- _Chart-based quiz items_
□ □ □
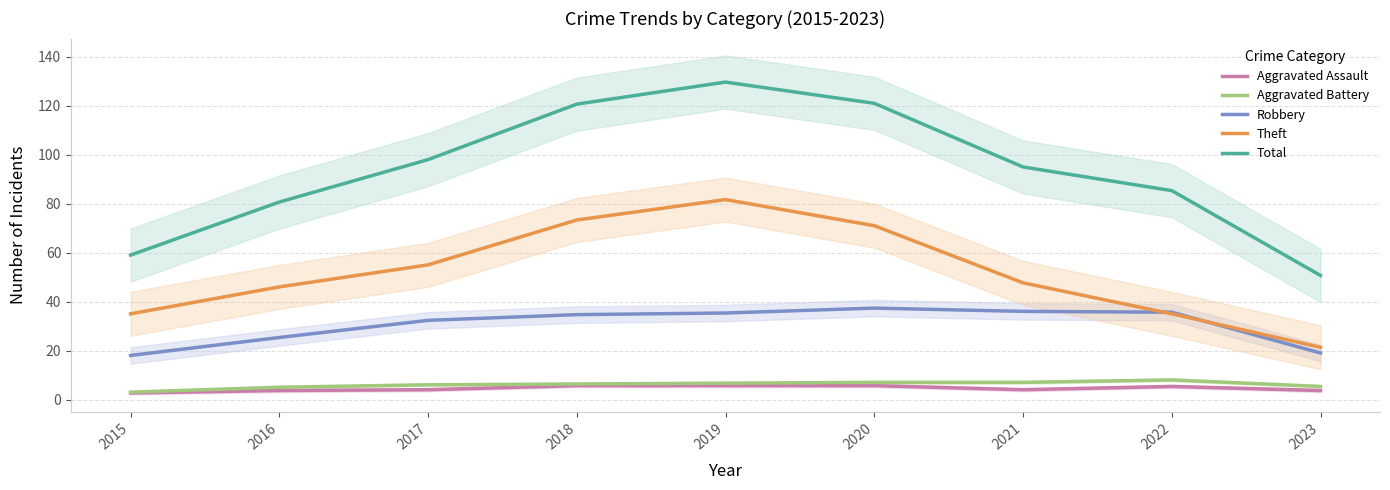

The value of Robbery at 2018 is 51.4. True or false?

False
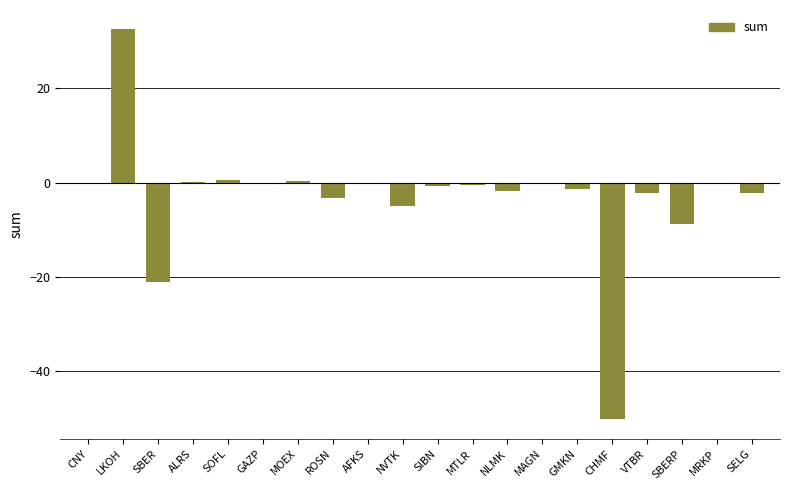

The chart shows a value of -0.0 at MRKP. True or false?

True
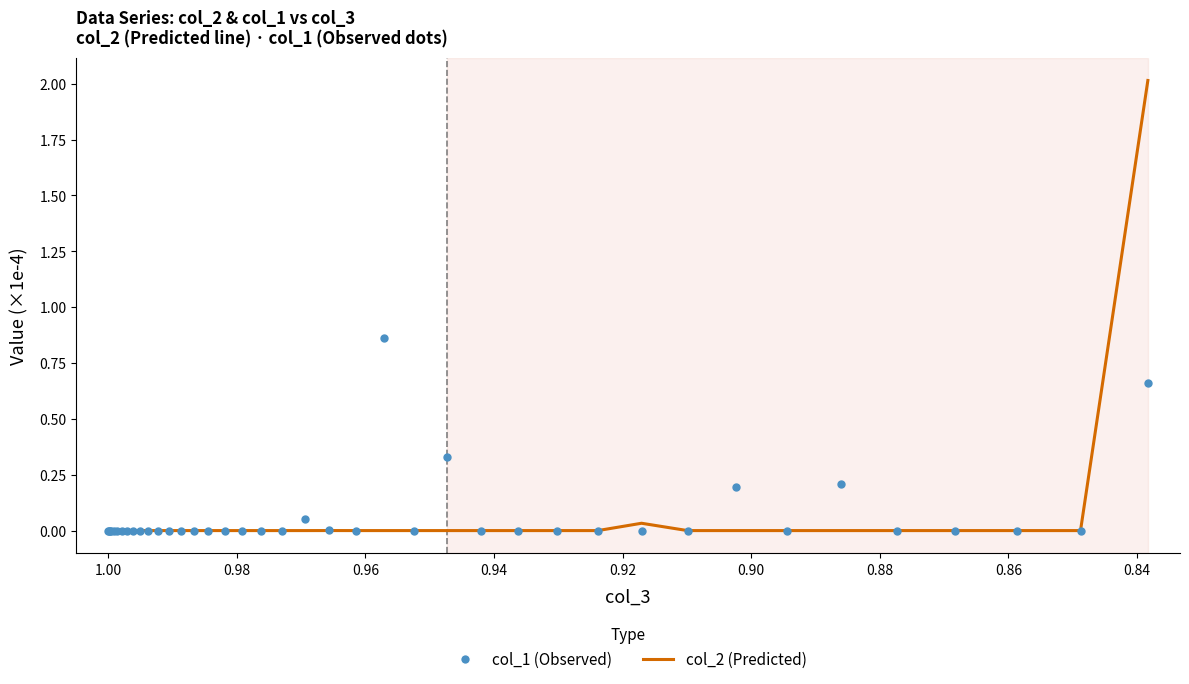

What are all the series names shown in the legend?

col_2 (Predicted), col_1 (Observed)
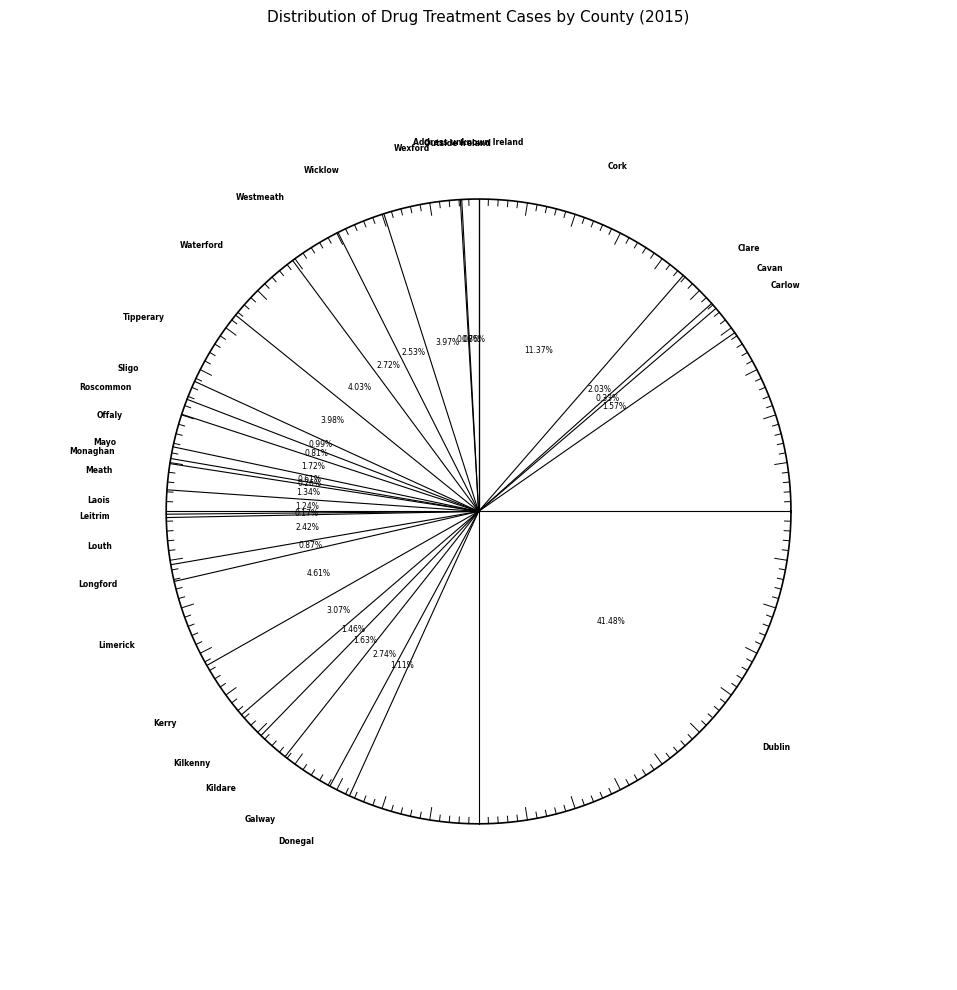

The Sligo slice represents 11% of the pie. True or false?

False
□ □ □
- _What to produce_
Gather every line in the entries above that contains the word "value" and copy each of those lines.

- _Answer for this exercise_
The value of Robbery at 2018 is 51.4. True or false?
The chart shows a value of -0.0 at MRKP. True or false?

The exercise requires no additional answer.